I obsessively analysed every aspect of the club’s performance and was clearly ready. On Saturday 21 November, at the age of six-and-a-half, my mother finally relented. My dad took me to that day’s game against Darlington, thereby condemning me to a 62-year (and counting) sentence from which there is no known escape.

Darlo were beaten 2-1 that day, the only surprise being that Holton failed to hit the target. Not to worry though, Uphill got them both.

The FA Cup was a very big deal in those days and Watford enjoyed a tremendous run. Southern League Cheltenham Town were beaten after a replay, which brought local Isthmian League side Wycombe Wanderers to Vicarage Road. They lost 5-1 (Holton 2, Uphill 2) in front of almost 24,000.
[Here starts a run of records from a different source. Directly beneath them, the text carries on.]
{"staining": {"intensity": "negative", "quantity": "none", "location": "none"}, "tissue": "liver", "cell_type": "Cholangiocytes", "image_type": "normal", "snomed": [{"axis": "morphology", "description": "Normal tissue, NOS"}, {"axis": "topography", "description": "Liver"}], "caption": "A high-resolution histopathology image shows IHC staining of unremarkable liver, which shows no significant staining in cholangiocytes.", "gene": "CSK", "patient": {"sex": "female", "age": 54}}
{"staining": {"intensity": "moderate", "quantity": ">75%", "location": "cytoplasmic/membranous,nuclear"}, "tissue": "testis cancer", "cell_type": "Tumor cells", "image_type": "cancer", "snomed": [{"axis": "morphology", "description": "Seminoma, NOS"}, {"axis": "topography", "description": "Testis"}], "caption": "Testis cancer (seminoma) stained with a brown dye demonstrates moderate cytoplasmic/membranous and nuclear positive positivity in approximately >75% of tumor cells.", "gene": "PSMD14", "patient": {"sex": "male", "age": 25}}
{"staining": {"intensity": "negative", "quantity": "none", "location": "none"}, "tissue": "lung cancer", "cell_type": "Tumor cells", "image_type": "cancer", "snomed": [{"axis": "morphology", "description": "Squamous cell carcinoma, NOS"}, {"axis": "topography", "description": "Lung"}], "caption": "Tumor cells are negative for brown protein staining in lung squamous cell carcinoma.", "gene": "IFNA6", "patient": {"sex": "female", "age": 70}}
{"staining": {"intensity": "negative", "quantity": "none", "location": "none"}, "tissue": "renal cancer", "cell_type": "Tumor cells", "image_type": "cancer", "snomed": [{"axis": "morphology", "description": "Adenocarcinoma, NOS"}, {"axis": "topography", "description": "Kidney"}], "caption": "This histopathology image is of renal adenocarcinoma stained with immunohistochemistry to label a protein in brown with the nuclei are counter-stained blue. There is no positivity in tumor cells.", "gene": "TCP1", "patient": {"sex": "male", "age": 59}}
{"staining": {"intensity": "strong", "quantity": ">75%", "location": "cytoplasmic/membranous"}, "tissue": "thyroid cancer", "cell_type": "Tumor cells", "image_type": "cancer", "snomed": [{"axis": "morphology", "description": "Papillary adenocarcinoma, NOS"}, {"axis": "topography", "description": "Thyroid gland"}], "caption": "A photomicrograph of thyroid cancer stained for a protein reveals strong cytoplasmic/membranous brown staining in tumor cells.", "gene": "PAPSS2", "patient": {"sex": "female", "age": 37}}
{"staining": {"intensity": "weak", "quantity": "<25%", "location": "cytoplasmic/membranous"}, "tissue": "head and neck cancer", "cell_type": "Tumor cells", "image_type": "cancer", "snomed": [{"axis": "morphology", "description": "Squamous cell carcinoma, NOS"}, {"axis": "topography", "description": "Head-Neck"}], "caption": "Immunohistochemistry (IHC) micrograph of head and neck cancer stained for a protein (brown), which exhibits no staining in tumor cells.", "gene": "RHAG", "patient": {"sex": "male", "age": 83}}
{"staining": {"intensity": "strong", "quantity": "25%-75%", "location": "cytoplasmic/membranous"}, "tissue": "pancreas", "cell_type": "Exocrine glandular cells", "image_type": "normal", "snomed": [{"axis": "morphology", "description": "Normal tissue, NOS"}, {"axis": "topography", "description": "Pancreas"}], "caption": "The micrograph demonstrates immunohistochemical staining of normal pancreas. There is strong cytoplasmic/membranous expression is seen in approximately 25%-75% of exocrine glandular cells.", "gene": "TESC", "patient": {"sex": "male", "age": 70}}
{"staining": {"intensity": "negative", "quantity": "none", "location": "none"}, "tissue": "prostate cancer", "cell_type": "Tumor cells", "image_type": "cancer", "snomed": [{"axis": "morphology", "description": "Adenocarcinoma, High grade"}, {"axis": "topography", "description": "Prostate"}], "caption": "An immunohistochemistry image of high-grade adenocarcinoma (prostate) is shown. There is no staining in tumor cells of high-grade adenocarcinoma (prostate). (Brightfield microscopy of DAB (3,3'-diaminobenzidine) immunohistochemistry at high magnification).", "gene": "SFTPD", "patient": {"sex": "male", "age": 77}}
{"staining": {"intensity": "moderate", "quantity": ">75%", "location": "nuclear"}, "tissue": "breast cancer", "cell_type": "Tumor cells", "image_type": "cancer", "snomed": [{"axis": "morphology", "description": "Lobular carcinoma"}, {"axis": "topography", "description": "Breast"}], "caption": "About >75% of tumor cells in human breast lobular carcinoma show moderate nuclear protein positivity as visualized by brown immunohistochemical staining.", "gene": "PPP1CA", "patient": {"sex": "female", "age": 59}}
First Division Birmingham City were next up, attracting a stunning crowd of 31,314 who saw Watford win 2-1 to become the first Division Four club to eliminate a topflight side from the competition.

Southampton were next out of the hat. A 2-2 draw at The Dell meant the sides returned to Vicarage Road for a midweek replay, won by a single Barry Hartle goal.

The fifth round saw Watford travel to Bramall Lane, backed by 8,000 boisterous fans in a Sheffield crowd in excess of 40,000. The Blades proved just too strong, winning 3-2 after Watford were reduced to nine fully fit men.

The immediate legacy of the Cup run was a downturn in League form, with just two wins from the next nine games, but the town was now solidly behind the team. The final run-in began with three games played in four days over the Easter weekend, with the club still three points adrift of the promotion positions.

No problem. The Big Fella scored a Vicarage Road hat-trick on Good Friday afternoon against Chester before repeating the feat 24 hours later against Gateshead. A 1-0 win at Chester on Easter Monday left the club well placed, but with work still to do.

Nearly 18,000 endured an edgy win over Rochdale before the club’s first Football League promotion was clinched, inevitably with a Holton goal, at Workington.

That left one game, a triumphant Vicarage Road night with 20,000 enjoying a 2-2 draw against newly crowned champions Walsall. Many of the crowd spilled onto the pitch afterwards, demanding, ‘We Want Cliff’.

Holton ended the season with 42 League goals and another six in the Cup. Uphill chipped in with 30 in the League and six Cup goals. The town had never seen anything like it.

There’s been far more elegant football played in the intervening sixty years, but for sheer, raw excitement you’d struggle to beat the wonderful 1959/60 season.